On the altar in my hermitage in France are images of Buddha and Jesus, and every time I light incense, I touch both of them as my spiritual ancestors. I can do this because of contact with these real Christians When you touch someone who authentically represents a tradition, you not only touch his or her tradition, you also touch your own. This quality is essential for dialogue. When participants are willing to learn from each other, dialogue takes place just by their being together. When those who represent a spiritual tradition embody the essence of their tradition, just the way they walk, sit, and smile speaks volumes about the tradition.
In fact, sometimes it is more difficult to have a dialogue with people in our own tradition than with those of another tradition. Most of us have suffered from feeling misunderstood or even betrayed by those of our own tradition. But if brothers and sisters in the same tradition cannot understand and communicate with each other, how can they communicate with those outside their tradition? For dialogue to be fruitful, we need to live deeply our own tradition and, at the same time, listen deeply to others.
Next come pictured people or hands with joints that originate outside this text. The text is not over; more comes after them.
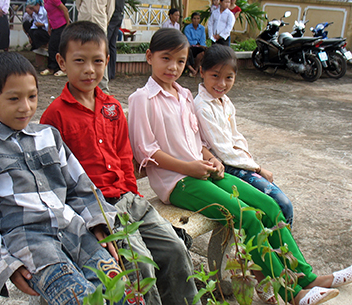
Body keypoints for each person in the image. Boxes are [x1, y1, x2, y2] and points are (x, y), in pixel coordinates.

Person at [128, 28, 352, 305]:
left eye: (181, 61)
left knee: (269, 206)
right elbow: (146, 151)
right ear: (149, 57)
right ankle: (291, 293)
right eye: (166, 59)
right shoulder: (142, 99)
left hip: (203, 172)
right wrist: (191, 168)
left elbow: (195, 139)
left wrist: (211, 158)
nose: (173, 67)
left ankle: (306, 277)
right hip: (178, 182)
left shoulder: (183, 95)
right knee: (247, 217)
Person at [40, 21, 200, 305]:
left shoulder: (112, 107)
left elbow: (125, 156)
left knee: (175, 248)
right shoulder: (55, 116)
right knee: (140, 265)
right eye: (79, 61)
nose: (90, 69)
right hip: (96, 207)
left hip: (129, 199)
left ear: (107, 61)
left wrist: (132, 194)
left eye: (97, 61)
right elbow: (54, 175)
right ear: (62, 62)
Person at [0, 52, 126, 305]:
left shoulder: (49, 136)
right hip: (33, 247)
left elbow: (79, 187)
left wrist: (99, 223)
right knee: (80, 300)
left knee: (120, 290)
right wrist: (4, 265)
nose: (26, 107)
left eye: (32, 96)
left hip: (75, 231)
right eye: (14, 99)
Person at [193, 44, 294, 228]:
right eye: (215, 76)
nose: (221, 84)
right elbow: (223, 151)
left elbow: (235, 137)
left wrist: (251, 162)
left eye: (228, 77)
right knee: (281, 205)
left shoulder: (225, 101)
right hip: (223, 167)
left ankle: (279, 252)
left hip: (238, 163)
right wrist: (257, 168)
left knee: (279, 205)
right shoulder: (202, 106)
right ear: (202, 71)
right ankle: (278, 253)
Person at [75, 0, 114, 94]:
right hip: (84, 21)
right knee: (81, 54)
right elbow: (78, 4)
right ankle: (79, 85)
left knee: (100, 56)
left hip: (99, 22)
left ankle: (103, 88)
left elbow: (110, 9)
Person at [39, 0, 69, 77]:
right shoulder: (45, 1)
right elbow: (49, 14)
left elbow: (65, 9)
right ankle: (51, 67)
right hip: (54, 25)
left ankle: (63, 69)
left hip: (61, 24)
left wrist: (68, 25)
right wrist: (49, 26)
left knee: (59, 47)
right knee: (52, 47)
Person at [183, 12, 206, 77]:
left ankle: (195, 69)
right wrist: (196, 44)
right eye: (194, 18)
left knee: (203, 53)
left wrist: (201, 45)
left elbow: (203, 39)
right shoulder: (188, 28)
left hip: (200, 46)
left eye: (198, 18)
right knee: (189, 51)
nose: (196, 20)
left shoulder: (202, 28)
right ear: (192, 19)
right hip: (191, 46)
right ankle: (192, 70)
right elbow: (188, 39)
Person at [106, 0, 125, 80]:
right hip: (119, 15)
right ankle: (111, 73)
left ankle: (107, 73)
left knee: (106, 44)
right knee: (112, 45)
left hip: (112, 16)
Through the practice of deep looking and deep listening, we become free, able to see the beauty and values in our own and others’ tradition.
Many years ago, I recognized that by understanding your own tradition better, you also develop increased respect, consideration, and understanding for others. I had had a naive thought, a kind of prejudice inherited from my ancestors. I thought that because Buddha had taught for forty-five years and Jesus for only two or three, that Buddha must have been a more accomplished teacher. I had that thought because I did not know the teachings of the Buddha well enough.
One day when he was thirty-eight years old, the Buddha met King Prasenajit of Kosala. The king said, “Reverend, you are young, yet people call you ‘The Highest Enlightened One.’ There are holy men in our country eighty and ninety years old, venerated by many people, yet none of them claims to be the highest enlightened one. How can a young an like you make such a claim?”
The Buddha replied, “Your majesty, enlightenment is not a matter of age. A tiny spark of fire has the power to burn down a whole city. A small poisonous snake can kill you in an instant. A baby prince has the potentiality of a king. And a young monk has the capability of becoming enlightened and changing the world.”